Ceci est présentement de la
prospective, mais nous avons personnellement la certitude qu’il n’existe
aucun obstacle scientifique ou philosophique à ce que cette prospective ne se
réalise. Dans ce contexte
, il est évident qu’il ne s’agit plus tellement d’envisager l’impact
de ces développements sur la codification
. En réalité, c’est d’un bouleversement des conditions même de l’accessibilité
au droit qu’il s’agit, et de l’apparition d’une codification
électronique, navigationnelle et hypertextuelle, qui n’aura plus qu’un
lointain rapport avec la codification manuelle que nous connaissons.
Quant à la simplification
, elle ne saurait résulter de manière automatique de la modélisation
. Mais il est clair que la modélisation systématique du droit à laquelle
tend le système ici décrit, est de nature à fournir, du fait de la mise en
valeur des redondances, des contradictions et des zones d’ombre ou d’incertitude,
des arguments et des moyens d’études à ceux qui sont en charge ou qui ont
la volonté de simplifier un droit structurellement complexe
.
En 1987, Hervé Gallaire
(1987, p. 267) observait que la
représentation des connaissances
restait pour l’intelligence artificielle
un sujet
majeur, loin d’être résolu. « On ne dira jamais de
quelqu’un qu’il connaît un sujet s’il n’est capable de répondre qu’à
une liste prédéfinie de questions.

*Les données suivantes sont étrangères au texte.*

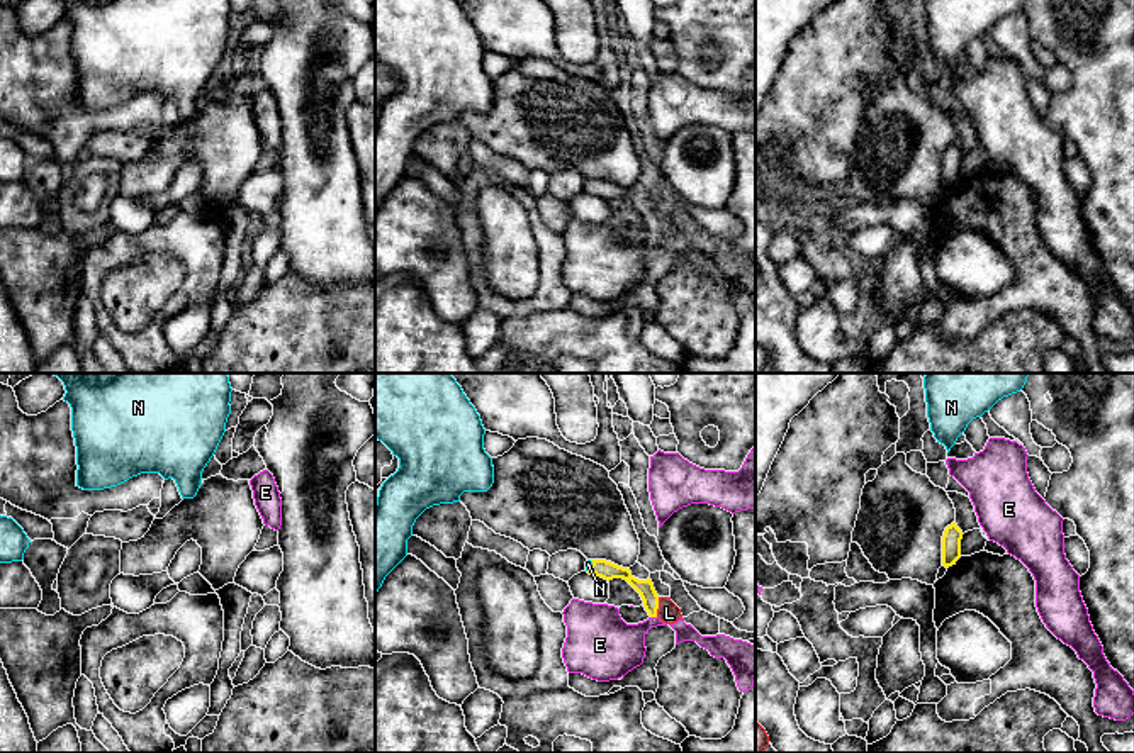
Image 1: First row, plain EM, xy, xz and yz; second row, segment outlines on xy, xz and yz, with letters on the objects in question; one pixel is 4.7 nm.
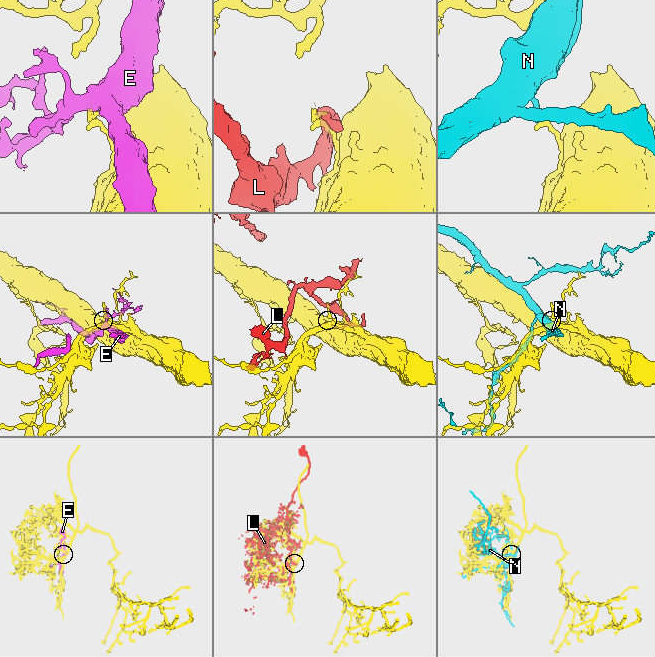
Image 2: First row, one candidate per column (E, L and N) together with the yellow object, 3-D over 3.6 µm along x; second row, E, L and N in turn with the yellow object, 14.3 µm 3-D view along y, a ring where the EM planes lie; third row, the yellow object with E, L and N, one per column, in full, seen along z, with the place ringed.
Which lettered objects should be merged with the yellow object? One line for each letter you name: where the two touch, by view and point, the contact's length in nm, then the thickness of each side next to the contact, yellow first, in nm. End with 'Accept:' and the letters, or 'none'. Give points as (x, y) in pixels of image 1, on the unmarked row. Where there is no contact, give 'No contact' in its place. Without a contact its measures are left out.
Accept: none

La vraie connaissance suppose donc l’utilisation
à bon escient des informations dont on dispose et le problème qui se
pose aux informaticiens est de trouver des structures qui permettront non
seulement le stockage des informations, mais aussi l’utilisation de
celles-ci par la machine elle-même ». Si les recherches sur la logique
résolvent assez bien le problème du raisonnement
, elles restent un peu faibles du côté de la description des objets
manipulés et des relations existant entre eux. Notre effort s’est porté
pour l’essentiel sur le problème de la représentation des connaissances,
et le fait que nous soyons arrivés à la conclusion que la modélisation
qui répond le mieux à cette préoccupation est la
modélisation objet, impliquant au niveau applicatif base
de données
objet et langages orientés objet, était une conclusion
logiquement prévisible. Non seulement, le concept
d’objet permet une représentation naturelle du
monde réel
, mais il est capable d’intégrer tous les autres formalismes qui se sont
révélés adaptés à des modes
spécifiques de raisonnement et non au raisonnement en
général. De surcroît, en terme de conception et de réalisation, la
conception et la programmation orientées objet, sont les seules à supporter,
du fait de leur parfaite modularité des projets coopératifs hétérogènes
de grande envergure.
La recherche ici présentée
s'inscrit clairement dans cette problématique.